Między siódmym a ósmym etapem zawodnicy nie mogą skorzystać z pomocy mechaników i ewentualne usterki muszą usuwać sami.

– To był trudny etap. Mieliśmy dobre tempo, dogoniliśmy Terranovę, ale w jednym miejscu drogi się rozjeżdżały i trzeba było wybrać jedną. Niestety wybraliśmy gorszą, nierówną. Ci zawodnicy, którzy wybrali tę drugą, byli szybsi. Straciliśmy przez to około dziesięciu minut. Musieliśmy zmienić wiatrak od chłodnicy, wymieniliśmy też dwa zapasowe koła na nowe – powiedział Kuba Przygoński.

rd_7_4

Wśród motocyklistów udany występ zanotował Adam Tomiczek (KTM), który uzyskał piętnasty czas przejazdu (13.07 min.). W klasyfikacji Polak jest 40-ty (3:55.05 godz.). Paweł Stasiaczek (KTM) stracił dziś 1:00.36 godz. i jest gorszy od lidera o 8:53.06 godz. Dzisiejszy etap wygrał Amerykanin Ricky Brabec na Hondzie. Liderem pozostał Sam Sunderland (KTM).

– Dwa dni przerwy od ścigania bardzo mi pomogły, dziś czułem się znacznie lepiej. Trasa odcinka prowadziła głównie po wydmach i piasku, więc odcinek nie był bardzo szybki. Przypominał enduro, więc dobrze mi się jechało i stąd ten znakomity czas. Mój motocykl ma się świetnie. Dziś nie miałem żadnej wywrotki, a odcinek prawie cały prowadził w głębokim piasku, więc opony są jak nowe. Podczas przerwy mechanicy bardzo dobrze przygotowali motocykl, więc jestem o niego spokojny. Dzięki awansowi w klasyfikacji będę mógł startować z lepszymi zawodnikami. To bardzo istotne, bo jutro będzie szybki odcinek, więc warto złapać dobrą grupę i się jej trzymać – powiedział Adam Tomiczek.

rd_7_3

Kamil Wiśniewski po raz kolejny pokonał Rafała Sonika. Pierwszy z naszych kierowców quadów był dwunasty (37.30 min.), drugi – trzynasty (48.13 min.). Sonik jest w “generalce” dziesiąty (2:45.45 godz.), Wiśniewski – 14-ty (4:24.13 godz.). Wygrał Sergiej Kariakin, który prowadzi w zawodach.

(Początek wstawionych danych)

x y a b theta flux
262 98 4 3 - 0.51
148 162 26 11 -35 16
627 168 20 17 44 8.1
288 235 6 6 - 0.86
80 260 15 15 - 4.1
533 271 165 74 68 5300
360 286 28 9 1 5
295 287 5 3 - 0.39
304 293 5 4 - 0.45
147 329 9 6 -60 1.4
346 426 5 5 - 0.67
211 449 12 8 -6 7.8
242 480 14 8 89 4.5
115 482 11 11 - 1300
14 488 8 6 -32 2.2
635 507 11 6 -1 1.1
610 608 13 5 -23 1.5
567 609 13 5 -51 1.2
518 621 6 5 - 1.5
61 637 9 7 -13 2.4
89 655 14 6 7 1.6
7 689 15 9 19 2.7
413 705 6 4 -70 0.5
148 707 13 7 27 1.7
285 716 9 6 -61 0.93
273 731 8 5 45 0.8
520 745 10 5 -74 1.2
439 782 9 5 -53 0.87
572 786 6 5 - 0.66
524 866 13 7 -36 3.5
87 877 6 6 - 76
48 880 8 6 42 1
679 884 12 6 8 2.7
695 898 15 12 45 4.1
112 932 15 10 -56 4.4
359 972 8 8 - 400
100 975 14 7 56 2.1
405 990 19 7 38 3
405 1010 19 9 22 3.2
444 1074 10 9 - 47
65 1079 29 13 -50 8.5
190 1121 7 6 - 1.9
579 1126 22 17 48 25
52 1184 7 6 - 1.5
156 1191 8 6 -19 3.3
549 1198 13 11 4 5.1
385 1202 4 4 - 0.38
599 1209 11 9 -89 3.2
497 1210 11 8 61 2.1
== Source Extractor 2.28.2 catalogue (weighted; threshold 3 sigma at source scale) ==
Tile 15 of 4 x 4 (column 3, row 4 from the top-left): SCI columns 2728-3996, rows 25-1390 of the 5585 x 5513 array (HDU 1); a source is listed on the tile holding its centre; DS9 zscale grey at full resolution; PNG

– Rozmawiałem z Rafałem, z którym krótko skonsultowaliśmy niezbędne prace przy quadzie. Musiał jedynie dolać trochę oleju i dokręcić lekko poluzowaną nakrętkę osi. Z quadem Kamila również nie było większych problemów – relacjonował Jarosław Zając, mechanik w zespole krakowianina.

rd_7_5

W gronie ciężarówek Gerard De Rooy, Moises Torrallardona i Darek Rodewald zajęli na odcinku czwarte miejsce, ale załoga Iveco z Polakiem w składzie utrzymała prowadzenie w rajdzie.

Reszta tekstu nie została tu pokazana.